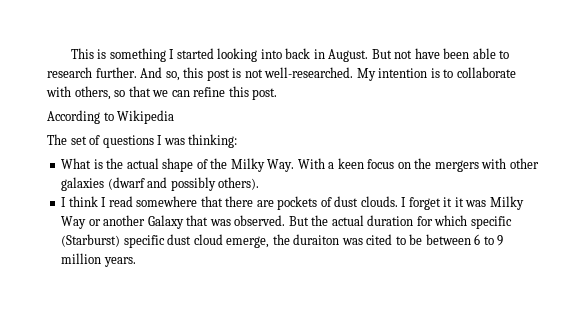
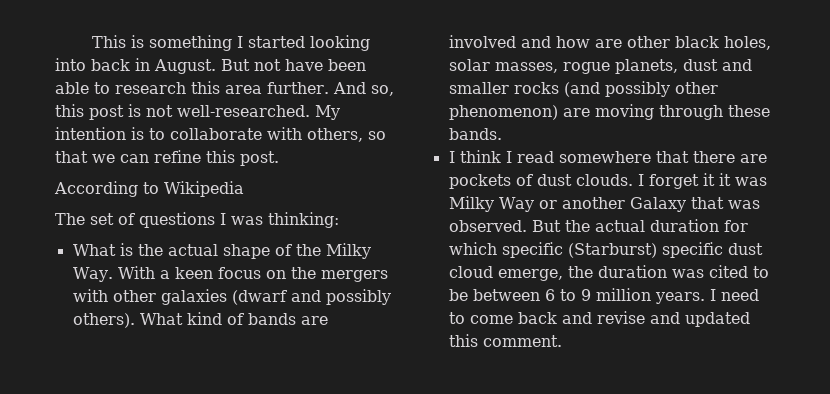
(92, 72) none -> [191,81,262,94] this area
(260, 183) none -> [139,312,328,325] [448,35,771,50] [448,59,752,74] [448,81,718,97] [448,104,770,120] [448,128,502,140] What kind of bands are involved and how are other black holes, solar masses, rogue planets, dust and smaller rocks (and possibly other phenomenon) are moving through these bands.
[293,234,340,245] duraiton -> [597,265,667,278] duration
(136, 262) none -> [709,289,759,301] [448,311,750,327] [448,334,562,347] I need to come back and revise and updated this comment.

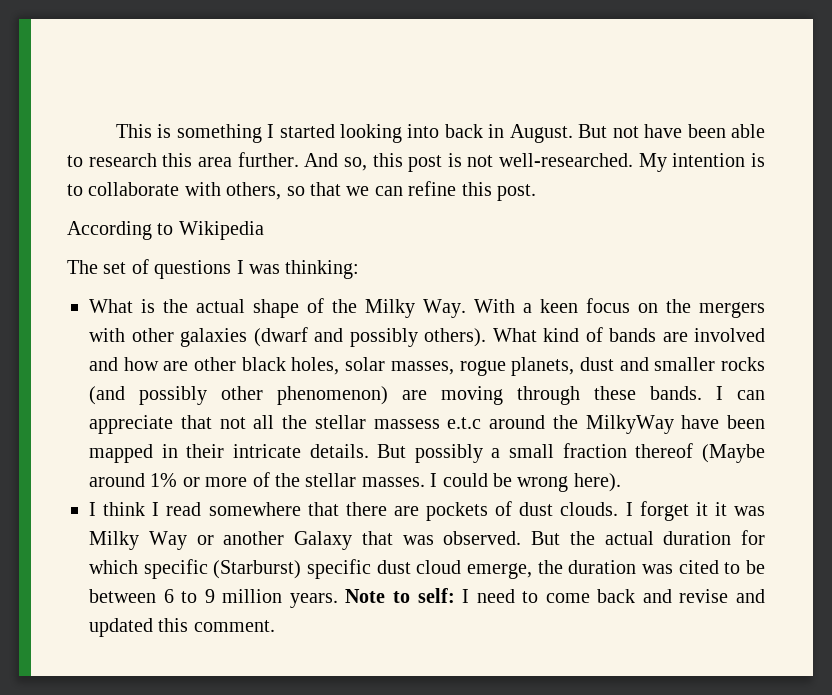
(502, 134) none -> [716,386,765,400] [89,415,765,434] [89,443,765,463] [89,472,621,492] I can appreciate that not all the stellar massess e.t.c around the MilkyWay have been mapped in their intricate details. But possibly a small fraction thereof (Maybe around 1% or more of the stellar masses. I could be wrong here).
(705, 298) none -> [345,588,455,603] Note to self:

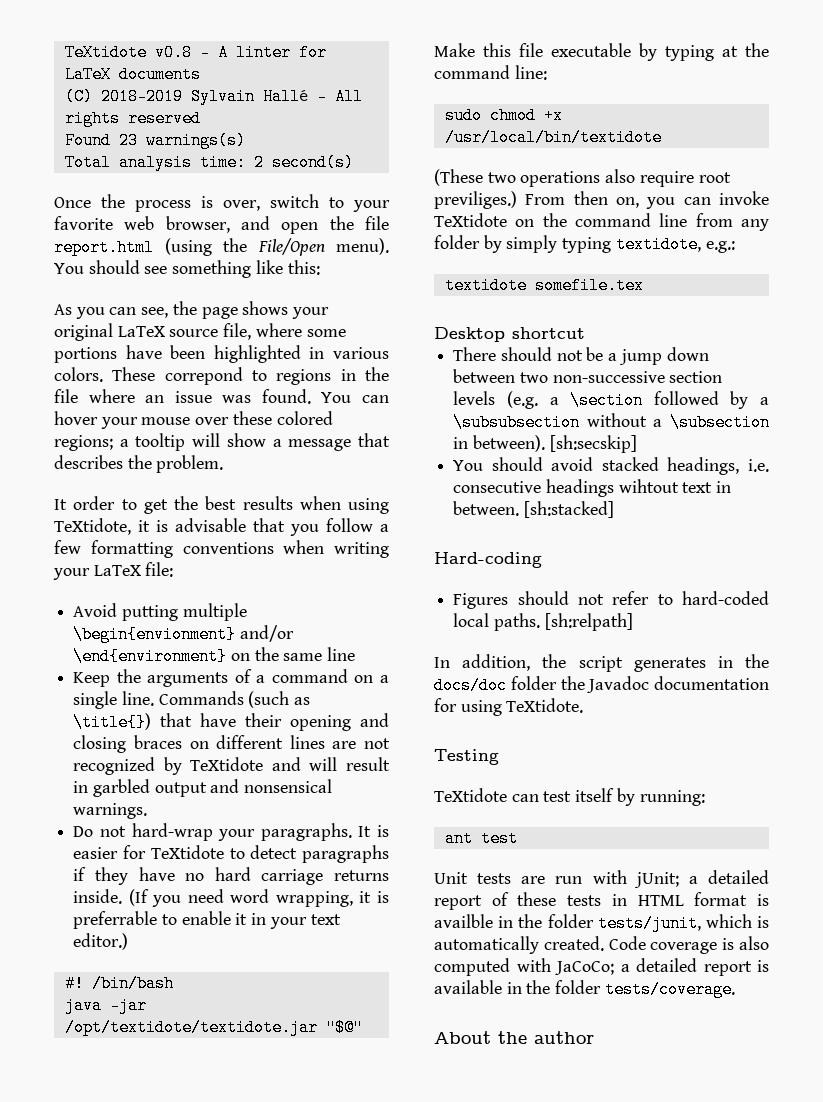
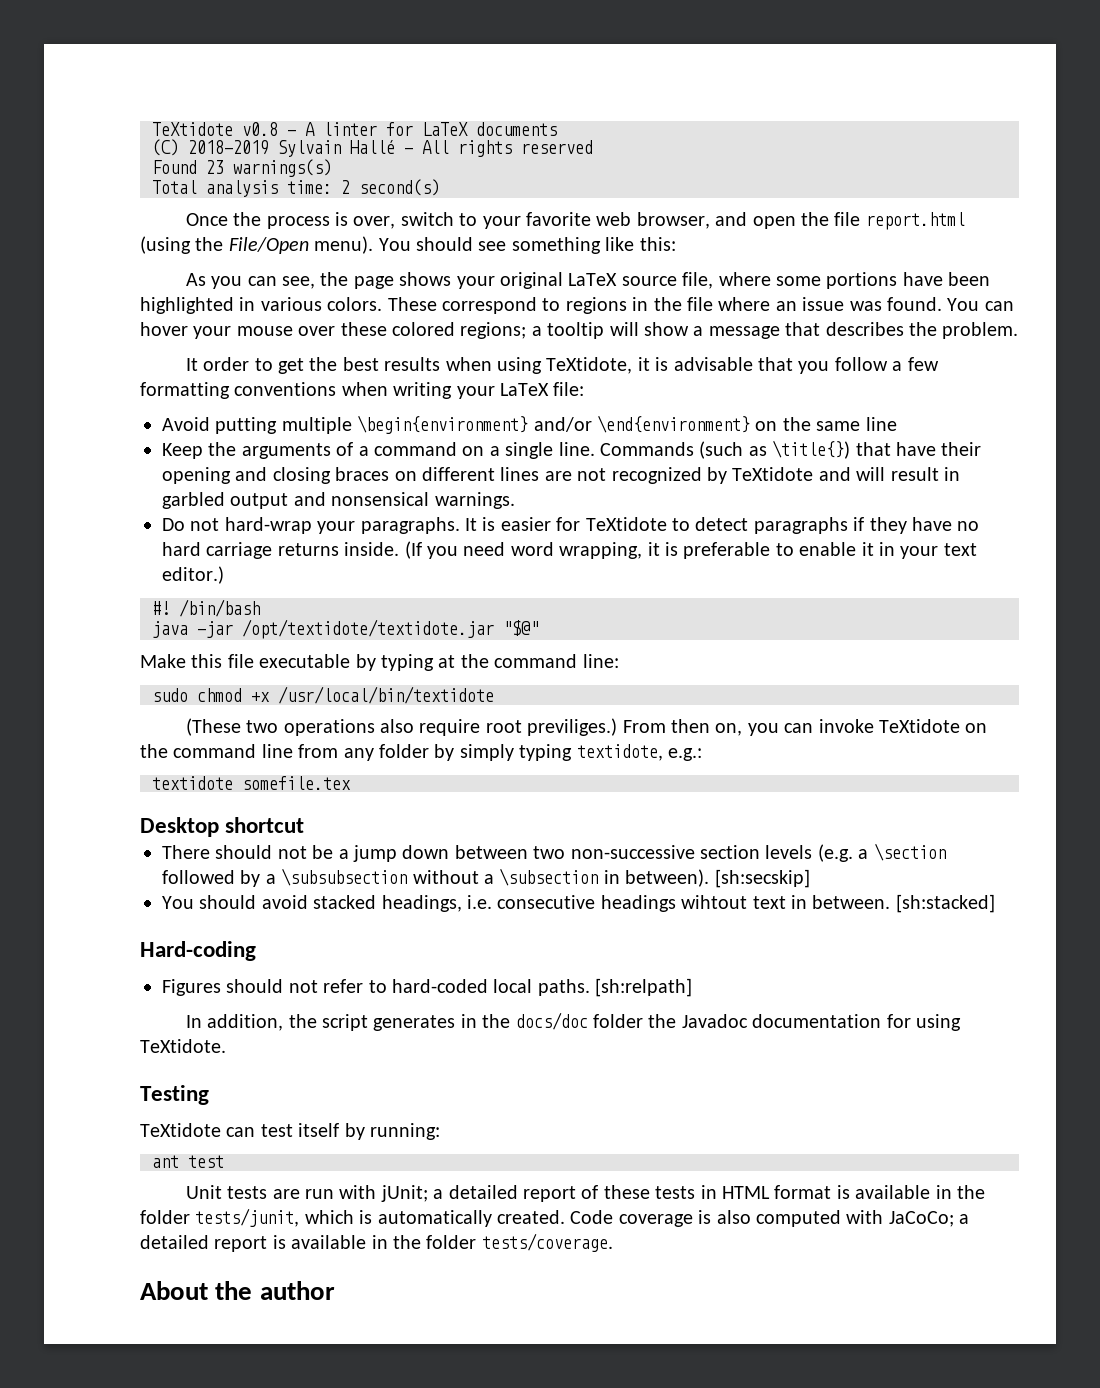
[164,367,243,385] correpond -> [442,297,537,314] correspond
[73,626,237,643] \begin{envionment} -> [357,415,529,434] \begin{environment}
[73,911,158,929] preferrable -> [683,542,771,559] preferable
[434,914,493,928] availble -> [855,1185,931,1199] available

▶ WHAT TO PRODUCE
Across the data, pull every line containing the string "possibly".

▶ PROBLEM SOLUTION
(260, 183) none -> [139,312,328,325] [448,35,771,50] [448,59,752,74] [448,81,718,97] [448,104,770,120] [448,128,502,140] What kind of bands are involved and how are other black holes, solar masses, rogue planets, dust and smaller rocks (and possibly other phenomenon) are moving through these bands.
(502, 134) none -> [716,386,765,400] [89,415,765,434] [89,443,765,463] [89,472,621,492] I can appreciate that not all the stellar massess e.t.c around the MilkyWay have been mapped in their intricate details. But possibly a small fraction thereof (Maybe around 1% or more of the stellar masses. I could be wrong here).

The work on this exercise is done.